Aim → Convert every line of the listing below into a JSON list of strings, one string per line and no blank lines. Leave the pictures out of your answer.
=== Records for the task ===
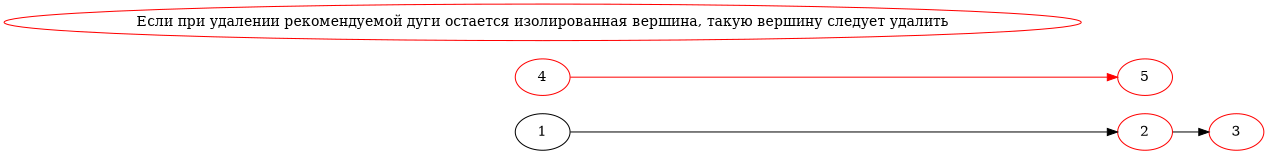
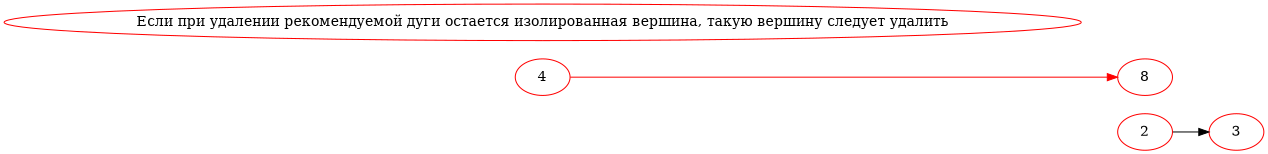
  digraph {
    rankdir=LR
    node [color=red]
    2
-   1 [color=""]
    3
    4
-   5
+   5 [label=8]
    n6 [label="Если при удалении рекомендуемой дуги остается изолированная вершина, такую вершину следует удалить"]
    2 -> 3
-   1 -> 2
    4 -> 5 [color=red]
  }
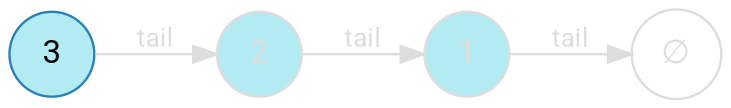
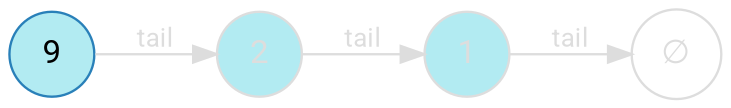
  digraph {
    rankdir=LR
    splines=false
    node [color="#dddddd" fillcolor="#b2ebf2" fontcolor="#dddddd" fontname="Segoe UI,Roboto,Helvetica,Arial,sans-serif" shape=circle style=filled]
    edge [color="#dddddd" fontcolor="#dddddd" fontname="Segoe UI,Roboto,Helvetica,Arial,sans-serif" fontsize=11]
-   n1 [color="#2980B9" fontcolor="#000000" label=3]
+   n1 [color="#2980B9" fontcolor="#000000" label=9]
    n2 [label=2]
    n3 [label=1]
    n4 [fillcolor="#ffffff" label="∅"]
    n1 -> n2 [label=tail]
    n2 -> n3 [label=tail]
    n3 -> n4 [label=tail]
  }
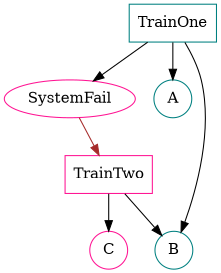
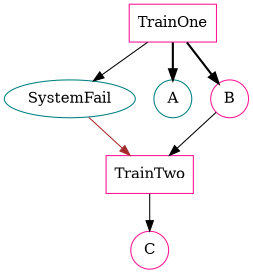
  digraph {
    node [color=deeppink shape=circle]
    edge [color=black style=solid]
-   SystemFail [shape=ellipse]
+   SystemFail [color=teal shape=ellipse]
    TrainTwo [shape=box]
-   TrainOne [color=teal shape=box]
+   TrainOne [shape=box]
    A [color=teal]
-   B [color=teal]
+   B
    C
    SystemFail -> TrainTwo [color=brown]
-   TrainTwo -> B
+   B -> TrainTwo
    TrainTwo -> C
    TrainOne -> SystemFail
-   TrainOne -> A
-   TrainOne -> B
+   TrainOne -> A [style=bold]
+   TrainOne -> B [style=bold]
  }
===
Exercise answer →
[
  "  digraph {",
  "    rankdir=LR",
  "    node [color=red]",
  "    2",
  "-   1 [color=\"\"]",
  "    3",
  "    4",
  "-   5",
  "+   5 [label=8]",
  "    n6 [label=\"Если при удалении рекомендуемой дуги остается изолированная вершина, такую вершину следует удалить\"]",
  "    2 -> 3",
  "-   1 -> 2",
  "    4 -> 5 [color=red]",
  "  }",
  "  digraph {",
  "    rankdir=LR",
  "    splines=false",
  "    node [color=\"#dddddd\" fillcolor=\"#b2ebf2\" fontcolor=\"#dddddd\" fontname=\"Segoe UI,Roboto,Helvetica,Arial,sans-serif\" shape=circle style=filled]",
  "    edge [color=\"#dddddd\" fontcolor=\"#dddddd\" fontname=\"Segoe UI,Roboto,Helvetica,Arial,sans-serif\" fontsize=11]",
  "-   n1 [color=\"#2980B9\" fontcolor=\"#000000\" label=3]",
  "+   n1 [color=\"#2980B9\" fontcolor=\"#000000\" label=9]",
  "    n2 [label=2]",
  "    n3 [label=1]",
  "    n4 [fillcolor=\"#ffffff\" label=\"∅\"]",
  "    n1 -> n2 [label=tail]",
  "    n2 -> n3 [label=tail]",
  "    n3 -> n4 [label=tail]",
  "  }",
  "  digraph {",
  "    node [color=deeppink shape=circle]",
  "    edge [color=black style=solid]",
  "-   SystemFail [shape=ellipse]",
  "+   SystemFail [color=teal shape=ellipse]",
  "    TrainTwo [shape=box]",
  "-   TrainOne [color=teal shape=box]",
  "+   TrainOne [shape=box]",
  "    A [color=teal]",
  "-   B [color=teal]",
  "+   B",
  "    C",
  "    SystemFail -> TrainTwo [color=brown]",
  "-   TrainTwo -> B",
  "+   B -> TrainTwo",
  "    TrainTwo -> C",
  "    TrainOne -> SystemFail",
  "-   TrainOne -> A",
  "-   TrainOne -> B",
  "+   TrainOne -> A [style=bold]",
  "+   TrainOne -> B [style=bold]",
  "  }"
]